---------- DATA FOR THIS EXERCISE

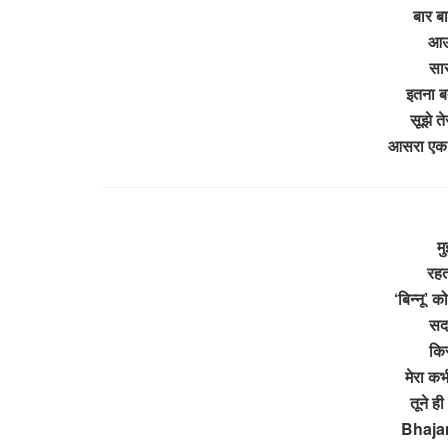
बार बा
आऊं
सार
इतना बत
सूझे तेर
आसरा एक तु
मु
रहत
‘बिन्नू’ 
सदा
कि
मेरा कभ
तूने ही
Bhajan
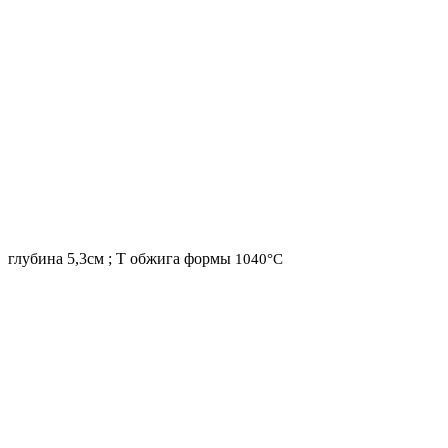
глубина 5,3см ; Т
обжига формы
1040
°
С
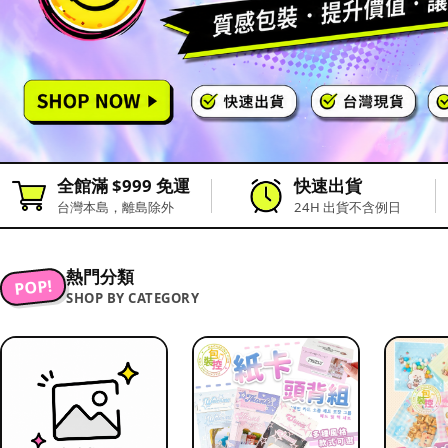
全館滿 $999 免運
快速出貨
台灣本島，離島除外
24H 出貨不含例日
熱門分類
POP!
SHOP BY CATEGORY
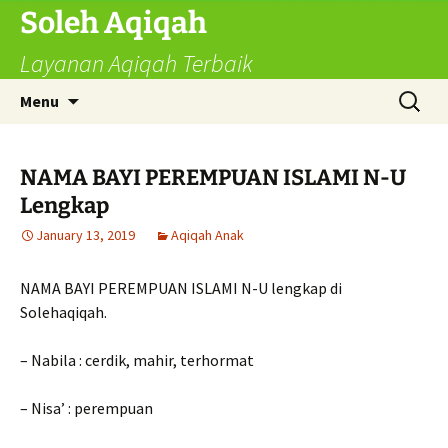
Skip
Soleh Aqiqah
to
Layanan Aqiqah Terbaik
content
Search
Menu
for:
NAMA BAYI PEREMPUAN ISLAMI N-U
Lengkap
January 13, 2019
Aqiqah Anak
NAMA BAYI PEREMPUAN ISLAMI N-U lengkap di
Solehaqiqah.
– Nabila : cerdik, mahir, terhormat
– Nisa’ : perempuan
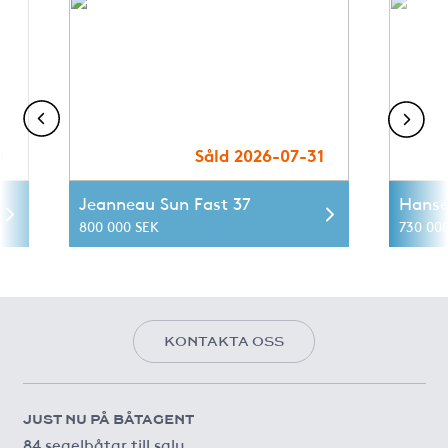
8
Såld 2026-07-31
Jeanneau Sun Fast 37
Hanse
800 000 SEK
730 00
KONTAKTA OSS
JUST NU PÅ BÅTAGENT
84 segelbåtar till salu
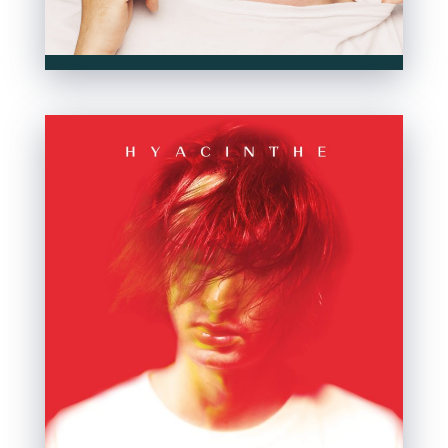
C
Ce site est protégé par reCAPTCHA et Google
Politique de confidentialité
et
Conditions d'utilisation
.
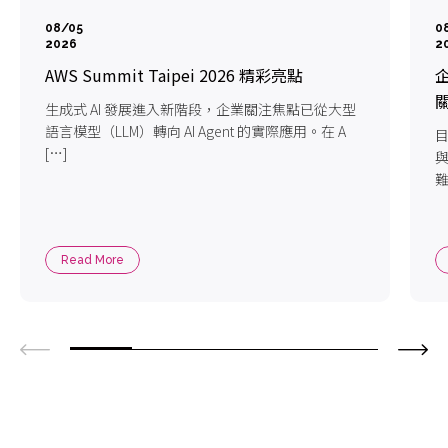
08/05
0
2026
2
AWS Summit Taipei 2026 精彩亮點
企
生成式 AI 發展進入新階段，企業關注焦點已從大型
語言模型（LLM）轉向 AI Agent 的實際應用。在 A
目
[…]
難
Read More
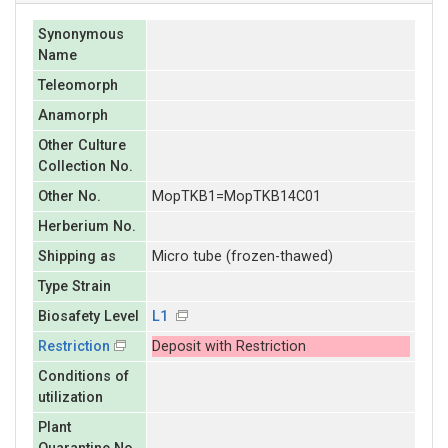
Synonymous
Name
Teleomorph
Anamorph
Other Culture
Collection No.
Other No.
MopTKB1=MopTKB14C01
Herberium No.
Shipping as
Micro tube (frozen-thawed)
Type Strain
Biosafety Level
L1
Restriction
Deposit with Restriction
Conditions of
utilization
Plant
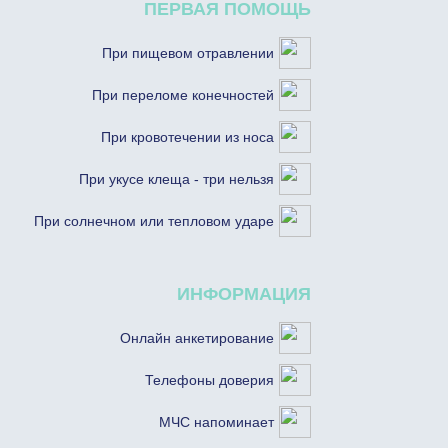
ПЕРВАЯ ПОМОЩЬ
При пищевом отравлении
При переломе конечностей
При кровотечении из носа
При укусе клеща - три нельзя
При солнечном или тепловом ударе
ИНФОРМАЦИЯ
Онлайн анкетирование
Телефоны доверия
МЧС напоминает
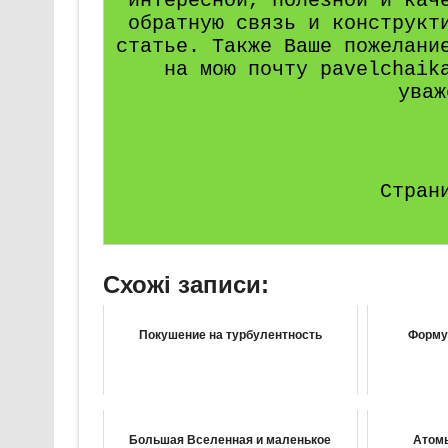
интересной, полезной и кач
обратную связь и конструкт
статье. Также Ваше пожелани
на мою почту pavelchaik
уваж
Стран
Схожі записи:
Покушение на турбулентность
Форму
Большая Вселенная и маленькое
Атомы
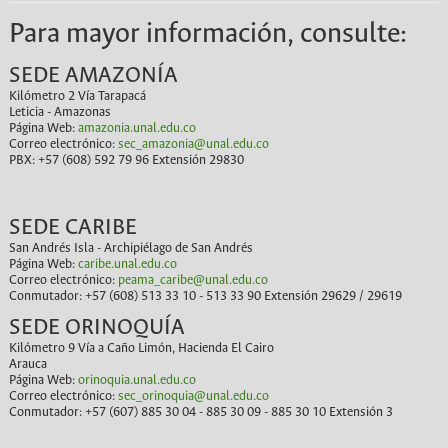
Para mayor información, consulte:
SEDE AMAZONÍA
Kilómetro 2 Vía Tarapacá
Leticia - Amazonas
Página Web:
amazonia.unal.edu.co
Correo electrónico:
sec_amazonia@unal.edu.co
PBX: +57 (608) 592 79 96 Extensión 29830
SEDE CARIBE
San Andrés Isla - Archipiélago de San Andrés
Página Web:
caribe.unal.edu.co
Correo electrónico:
peama_caribe@unal.edu.co
Conmutador: +57 (608) 513 33 10 - 513 33 90 Extensión 29629 / 29619
SEDE ORINOQUÍA
Kilómetro 9 Vía a Caño Limón, Hacienda El Cairo
Arauca
Página Web:
orinoquia.unal.edu.co
Correo electrónico:
sec_orinoquia@unal.edu.co
Conmutador: +57 (607) 885 30 04 - 885 30 09 - 885 30 10 Extensión 3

--------------------

## WHAT NEEDS TO BE DONE
Repeat the data word for word, minus any pictures.

## EXPECTED ANSWER
बार बा
आऊं
सार
इतना बत
सूझे तेर
आसरा एक तु
मु
रहत
‘बिन्नू’ 
सदा
कि
मेरा कभ
तूने ही
Bhajan
глубина 5,3см ; Т
обжига формы
1040
°
С
全館滿 $999 免運
快速出貨
台灣本島，離島除外
24H 出貨不含例日
熱門分類
POP!
SHOP BY CATEGORY
Skip
Soleh Aqiqah
to
Layanan Aqiqah Terbaik
content
Search
Menu
for:
NAMA BAYI PEREMPUAN ISLAMI N-U
Lengkap
January 13, 2019
Aqiqah Anak
NAMA BAYI PEREMPUAN ISLAMI N-U lengkap di
Solehaqiqah.
– Nabila : cerdik, mahir, terhormat
– Nisa’ : perempuan
8
Såld 2026-07-31
Jeanneau Sun Fast 37
Hanse
800 000 SEK
730 00
KONTAKTA OSS
JUST NU PÅ BÅTAGENT
84 segelbåtar till salu
C
Ce site est protégé par reCAPTCHA et Google
Politique de confidentialité
et
Conditions d'utilisation
.
08/05
0
2026
2
AWS Summit Taipei 2026 精彩亮點
企
生成式 AI 發展進入新階段，企業關注焦點已從大型
語言模型（LLM）轉向 AI Agent 的實際應用。在 A
目
[…]
難
Read More
Synonymous
Name
Teleomorph
Anamorph
Other Culture
Collection No.
Other No.
MopTKB1=MopTKB14C01
Herberium No.
Shipping as
Micro tube (frozen-thawed)
Type Strain
Biosafety Level
L1
Restriction
Deposit with Restriction
Conditions of
utilization
Plant
ПЕРВАЯ ПОМОЩЬ
При пищевом отравлении
При переломе конечностей
При кровотечении из носа
При укусе клеща - три нельзя
При солнечном или тепловом ударе
ИНФОРМАЦИЯ
Онлайн анкетирование
Телефоны доверия
МЧС напоминает
интересной, полезной и кач
обратную связь и конструкт
статье. Также Ваше пожелани
на мою почту pavelchaik
уваж
Стран
Схожі записи:
Покушение на турбулентность
Форму
Большая Вселенная и маленькое
Атомы
Para mayor información, consulte:
SEDE AMAZONÍA
Kilómetro 2 Vía Tarapacá
Leticia - Amazonas
Página Web:
amazonia.unal.edu.co
Correo electrónico:
sec_amazonia@unal.edu.co
PBX: +57 (608) 592 79 96 Extensión 29830
SEDE CARIBE
San Andrés Isla - Archipiélago de San Andrés
Página Web:
caribe.unal.edu.co
Correo electrónico:
peama_caribe@unal.edu.co
Conmutador: +57 (608) 513 33 10 - 513 33 90 Extensión 29629 / 29619
SEDE ORINOQUÍA
Kilómetro 9 Vía a Caño Limón, Hacienda El Cairo
Arauca
Página Web:
orinoquia.unal.edu.co
Correo electrónico:
sec_orinoquia@unal.edu.co
Conmutador: +57 (607) 885 30 04 - 885 30 09 - 885 30 10 Extensión 3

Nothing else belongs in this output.